Darth Rosenberg said:
Silentpony said:
Y'mean social commentary you probably don't agree with?
Oh the horrors of war! Oh the terrors of innocent bystanders! Oh the tragedy of the human condition! Oh all life is sacred!
Next week I'll be playing GTA V online running over innocents I can with a bulldozer, then its off to PUPG to snipe people, then off to Shadow of War to enslave entire tribes of Orcs and use them as battle fodder in my personal vendetta!
But I still feel bad about those people killed in that one game that one time
I refused to buy or play GTAV because of its misogyny/spitefulness/commodified violence, I don't play PUBG (good for Eurogamer streams, though), and I despise Shadow Of War for glorifying the kind of ego puffing masculinist violence that absolutely contradicts everything Tolkien seemed to care about or stand for. Sooo, yeah.
Aside from all that: must a unique work of art in a given medium change society or the world to be lauded and discussed? Isn't the purpose of art to provoke questions? Questions pop-culture/society isn't asking itself nearly often enough about?
Honestly Spec Ops never pushed any envelopes. It had nothing unique or interesting to say.
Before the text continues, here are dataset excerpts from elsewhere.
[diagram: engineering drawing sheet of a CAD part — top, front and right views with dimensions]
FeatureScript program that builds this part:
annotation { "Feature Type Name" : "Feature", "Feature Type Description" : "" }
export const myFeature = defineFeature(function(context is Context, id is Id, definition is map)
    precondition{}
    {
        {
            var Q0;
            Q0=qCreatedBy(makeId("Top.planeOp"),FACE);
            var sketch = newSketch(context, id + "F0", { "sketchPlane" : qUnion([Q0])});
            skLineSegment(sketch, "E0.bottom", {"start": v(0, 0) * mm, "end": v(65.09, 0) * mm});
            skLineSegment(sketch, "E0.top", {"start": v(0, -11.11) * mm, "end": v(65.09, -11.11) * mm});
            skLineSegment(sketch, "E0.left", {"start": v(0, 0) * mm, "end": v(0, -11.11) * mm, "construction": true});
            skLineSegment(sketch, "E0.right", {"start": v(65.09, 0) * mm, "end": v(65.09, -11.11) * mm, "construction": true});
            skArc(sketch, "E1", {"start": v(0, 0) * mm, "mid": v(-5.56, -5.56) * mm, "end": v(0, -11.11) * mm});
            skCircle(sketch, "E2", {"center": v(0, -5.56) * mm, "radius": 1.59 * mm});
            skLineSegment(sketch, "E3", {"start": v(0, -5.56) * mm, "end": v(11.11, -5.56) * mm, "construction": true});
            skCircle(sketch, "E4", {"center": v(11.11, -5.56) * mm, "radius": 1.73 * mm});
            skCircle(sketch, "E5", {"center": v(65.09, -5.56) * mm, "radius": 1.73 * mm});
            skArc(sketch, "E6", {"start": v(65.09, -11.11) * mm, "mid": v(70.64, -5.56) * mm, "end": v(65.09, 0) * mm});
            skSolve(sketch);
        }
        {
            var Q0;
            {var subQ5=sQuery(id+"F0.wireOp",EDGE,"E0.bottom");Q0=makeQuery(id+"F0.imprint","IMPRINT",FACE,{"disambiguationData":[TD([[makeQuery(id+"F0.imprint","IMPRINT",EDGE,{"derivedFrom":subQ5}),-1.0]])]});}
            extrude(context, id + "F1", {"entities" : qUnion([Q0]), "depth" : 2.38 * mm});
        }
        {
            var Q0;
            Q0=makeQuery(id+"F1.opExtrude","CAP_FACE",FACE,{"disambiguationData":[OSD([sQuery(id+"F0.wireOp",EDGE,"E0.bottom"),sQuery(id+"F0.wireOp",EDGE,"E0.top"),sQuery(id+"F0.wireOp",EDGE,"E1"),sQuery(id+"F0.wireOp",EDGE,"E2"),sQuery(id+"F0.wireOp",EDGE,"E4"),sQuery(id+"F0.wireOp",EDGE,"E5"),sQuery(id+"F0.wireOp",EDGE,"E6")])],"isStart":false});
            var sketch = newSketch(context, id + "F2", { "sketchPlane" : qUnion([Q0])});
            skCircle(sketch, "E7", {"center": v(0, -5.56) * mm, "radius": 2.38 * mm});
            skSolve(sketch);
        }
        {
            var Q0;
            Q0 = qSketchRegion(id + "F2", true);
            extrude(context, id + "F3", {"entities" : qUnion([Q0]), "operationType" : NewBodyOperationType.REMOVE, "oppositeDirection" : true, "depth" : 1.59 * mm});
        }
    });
Everything is said about horror and war and oh my has been done a dozen times over.
I mean here's the entirety of Spec Ops summed up in with Conker at the end of Its War!
And that game at least had a drunk scarecrow in it!
Functionally Spec Ops is a fine game, but some classic? Some genre defying majesty that'll make the Top 10s in 20 years? Hardly. Its kinda' relevant now because Call of Duties are still being made, in the same way Monkey's Island was relevant when point/clicks were a thing.
Once the CoD trend gets eaten by a bear Spec Ops will be forgotten. It was a cute little distraction while it lasted, sure, but it's not the ground-breaking epic finger-to-the-eye of modern 'toxic masculinity gunho warfare CHARGE!' society you're making it out to be. Its a standard war-game with a few extra scenes of slow violins and corpses.